Excerpt provided

# # # # # # #

Fragments
This document specifies how fragments are created, how they are named, and how join fragments (keyframe entry points) work.
See Terminology for definitions.
Fragment Definition
A fragment is a single fMP4 media unit (moof + mdat) containing one or more encoded samples. Fragments are the unit of live delivery and MSE appends.
Fragments:
- Are produced continuously during streaming
- Are appended to MSE in order
Keyframes control join/switch latency, not live latency.
Live latency is determined by how often fragments are finalized and pushed.
Join Fragments
A join fragment is a fragment whose first sample is an IDR keyframe. Join fragments are random access points for Proctors.
Join Fragment Triggers
A new join fragment is produced when any of the following occur:
| Trigger | Description |
|---|---|
| On-demand keyframe | Server initiates; next capture becomes IDR |
| FPS change | Server requests new FPS; next capture becomes IDR |
| Maximum interval reached | If no keyframe has occurred in 20-30 seconds, one is forced |
Timeline (conceptual):
Fragments are produced continuously, while join fragments occur on keyframes.
├─ fragment ─ fragment ─ join fragment ─ fragment ─ ... ─ join fragment ─ fragment ─┤
[IDR] [IDR]IDR = keyframe
Sequence Numbers
Each Sentinel maintains a sequence counter for its fragments.
| Property | Value |
|---|---|
| Start value | 0 |
| Increment | 1 per fragment |
| Scope | Per Sentinel, per session |
| Controller | Sentinel (not Server) |
The sequence number is assigned by the Sentinel when the fragment is created and included in the metadata sent to the Server.
Naming Convention
Fragments are identified by the combination of Sentinel ID and sequence number.
Format
{sentinelId}-{sequence}.m4s| Component | Description | Example |
|---|---|---|
sentinelId | Unique identifier for the Sentinel | sentinel-a1b2c3 |
sequence | Zero-padded sequence number | 000142 |
| Extension | .m4s for fMP4 media fragments |
Examples
sentinel-a1b2c3-000000.m4s # First fragment
sentinel-a1b2c3-000001.m4s # Second fragment
sentinel-a1b2c3-000142.m4s # 143rd fragmentInitialization Segment Naming
The initialization segment uses a distinct name:
{sentinelId}-init.mp4Example:
sentinel-a1b2c3-init.mp4Fragment Duration
Fragment duration is variable and chosen by the Sentinel implementation to balance latency and overhead.

# # # # # # #

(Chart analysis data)
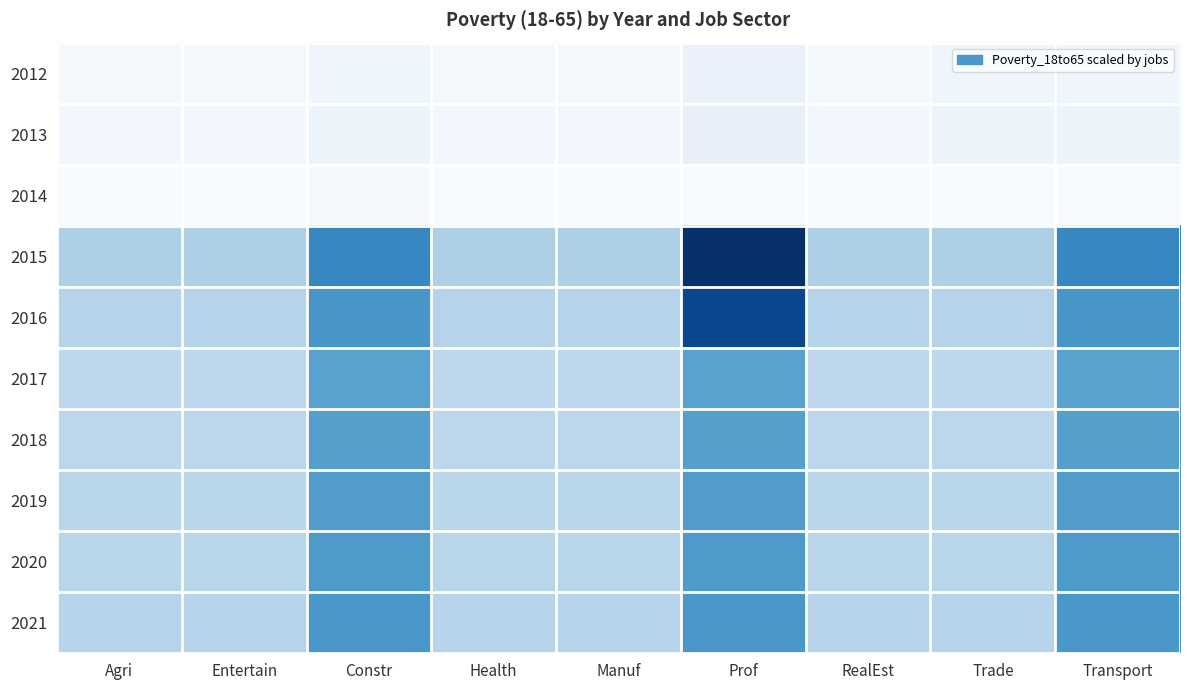

What is the maximum value shown in the chart?

15.0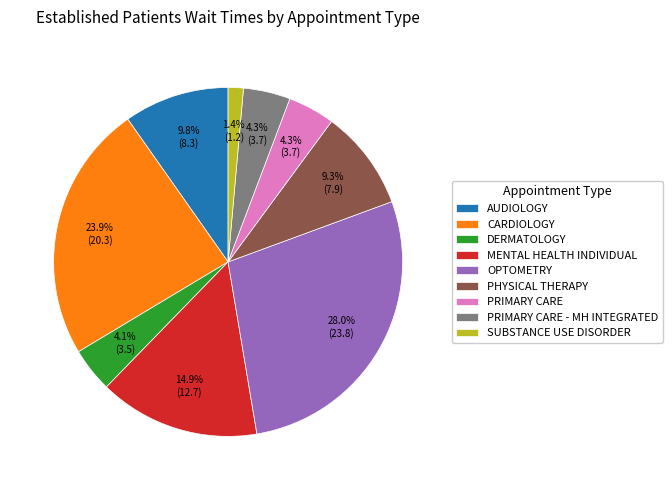

Which has a higher value, CARDIOLOGY or AUDIOLOGY?

CARDIOLOGY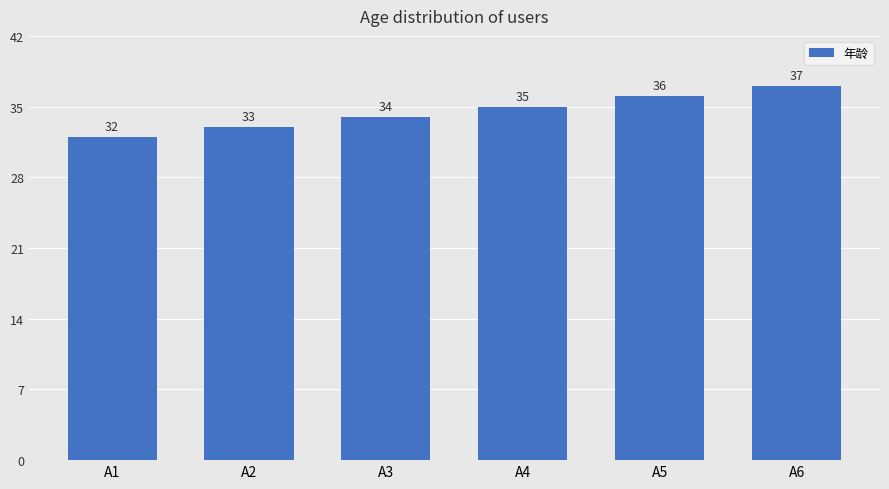

What is the sum of the values at A5 and A4?

71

# # # # # # #

Instruction A
Answer these questions about the fragments document above, one line each, marked (i), (ii), (iii):
(i) What determines live latency?
(ii) What is the start value of a Sentinel's sequence counter?
(iii) What file extension is used for fMP4 media fragments?
Instruction B
Carry on the fragments document above, beginning after its final sentence.

Answer section A
(i) How often fragments are finalized and pushed.
(ii) 0.
(iii) .m4s.

Answer section B
The spec intentionally does not mandate an exact fragment duration, but fragments MUST be produced frequently enough to satisfy the real-time requirement.
| Scenario | Typical Duration |
|---|---|
| Typical real-time operation | ~0.25s to ~2s (implementation choice) |
| Very low FPS mode (0.2 fps) | One fragment per capture (up to 5s) |
| Joins / FPS changes | A join fragment is produced on the next capture |
Do not design around the assumption that fragments are 20-30 seconds long.
20-30 seconds is the maximum keyframe interval (join fragment spacing), not the fragment duration.
Fragment Contents
Each media fragment contains:
| Content | Location | Description |
|---|---|---|
| Decode timestamp | moof → tfdt | Absolute timestamp of first frame |
| Frame durations | moof → trun | Duration of each frame in fragment |
| Frame data | mdat | Encoded H.264 NAL units |
Frame Timestamps
Every sample within a fragment has a precise timestamp derived from:
- The fragment’s base decode time (
tfdt) - The cumulative duration of preceding samples (
trunsample durations)
This allows accurate playback timing regardless of FPS changes over time.
Relationship to Sessions
A session is the period from when a Sentinel connects to when it disconnects.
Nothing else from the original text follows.